There are plenty of other collaborative sites for interests and professional learning and contact. I would like to think that people in the education profession would not rate Facebook as the place to go for collaboration – just as Google is not considered the font of all knowledge.


Evernote, Clipping and Diigo

I have linked and clipped and started a library of online resources. My head is spinning a bit – and it can be a bit daunting to remember all the  steps in swapping and changing between everything … but I am sure that all of this will become swifter and flow more easily over time.

My current methods of saving on-line resources are to use favorites toolbar, RSS feeds, Wikis and sometimes copy links to documents with related topics… pictures to folders. I think that using these new tools makes it easier to share what we find, learn and think is interesting. But sometimes I look at my email and feeds and wonder when I will ever have the time to get through it all.

Workflow is important to everyone, student or not. We all need to be on top of our deadlines and have quick and easy ways to manage the information we resource, evaluate and decide to keep – and then want to share.
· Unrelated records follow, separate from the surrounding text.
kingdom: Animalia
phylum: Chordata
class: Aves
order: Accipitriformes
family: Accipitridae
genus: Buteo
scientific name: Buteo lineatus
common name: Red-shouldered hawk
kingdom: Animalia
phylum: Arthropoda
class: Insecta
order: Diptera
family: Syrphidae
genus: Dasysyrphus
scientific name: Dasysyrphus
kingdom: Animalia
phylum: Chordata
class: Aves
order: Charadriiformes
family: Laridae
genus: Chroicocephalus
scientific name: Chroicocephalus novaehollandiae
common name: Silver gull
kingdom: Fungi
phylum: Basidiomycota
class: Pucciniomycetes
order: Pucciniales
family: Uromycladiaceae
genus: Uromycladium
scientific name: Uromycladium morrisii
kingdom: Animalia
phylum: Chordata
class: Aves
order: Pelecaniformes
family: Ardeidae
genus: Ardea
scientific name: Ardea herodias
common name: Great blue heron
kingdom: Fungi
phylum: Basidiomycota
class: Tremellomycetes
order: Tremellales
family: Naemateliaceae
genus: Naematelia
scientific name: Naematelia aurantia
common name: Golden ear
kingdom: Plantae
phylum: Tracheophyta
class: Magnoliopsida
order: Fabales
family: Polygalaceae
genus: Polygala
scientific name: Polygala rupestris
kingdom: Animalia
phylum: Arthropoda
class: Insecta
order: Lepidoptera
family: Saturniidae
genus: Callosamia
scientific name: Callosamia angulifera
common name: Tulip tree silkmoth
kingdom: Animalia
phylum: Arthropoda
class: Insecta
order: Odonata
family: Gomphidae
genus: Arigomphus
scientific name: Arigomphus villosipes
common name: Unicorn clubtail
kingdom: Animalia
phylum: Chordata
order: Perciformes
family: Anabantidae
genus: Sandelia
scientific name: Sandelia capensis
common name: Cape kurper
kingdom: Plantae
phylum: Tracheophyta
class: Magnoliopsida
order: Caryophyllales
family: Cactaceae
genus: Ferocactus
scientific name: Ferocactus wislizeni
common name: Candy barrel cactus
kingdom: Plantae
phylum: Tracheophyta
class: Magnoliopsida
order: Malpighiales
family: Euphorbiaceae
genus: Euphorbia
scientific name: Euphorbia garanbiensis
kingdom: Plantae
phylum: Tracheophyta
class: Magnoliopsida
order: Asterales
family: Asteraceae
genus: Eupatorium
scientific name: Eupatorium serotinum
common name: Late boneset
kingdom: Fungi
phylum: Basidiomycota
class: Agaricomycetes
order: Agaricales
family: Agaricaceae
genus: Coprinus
Digital technologies and the internet have made driving in unfamiliar neighborhoods easier ; maps online are fantastic. When you are driving around and need an address for a business, the phone and hence the internet are right there with you. Bookings online, airplane reservations, searching for holiday destinations, finding books to read in a specific subject, topic or genre. Spelling, geography, song lyrics – you name it and these days it is quick and easy to find those answers. Chat with people on the other side of the world. News is immediate. I love it. But I wonder sometimes if all this instantaneous response has made people a little more impatient?

Here is the link Cameron asked to be inserted into our post:


A bit about me

I work in the library at Methodist Ladies’ College, coordinating the Technical Services area. We all use WIKIs, blogs and prepare material for media display on a regular, if not daily, basis. I don’t post Tweets, but I check feeds once a week or so. I have used RSS  and follow some blogs.

I get information on new technology and tools from a variety of places … conferences are a great source of “what’s happening now”, colleagues share what they discover, relevant publications discuss new trends and ways to integrate them into the work flow, family members that keep up with the latest in everything electronic tell me all about them.

My expectation is to acquire some tools and skills that I can share with my work colleagues. Hopefully we will be able to use what I will discover to interact with students and staff more dynamically.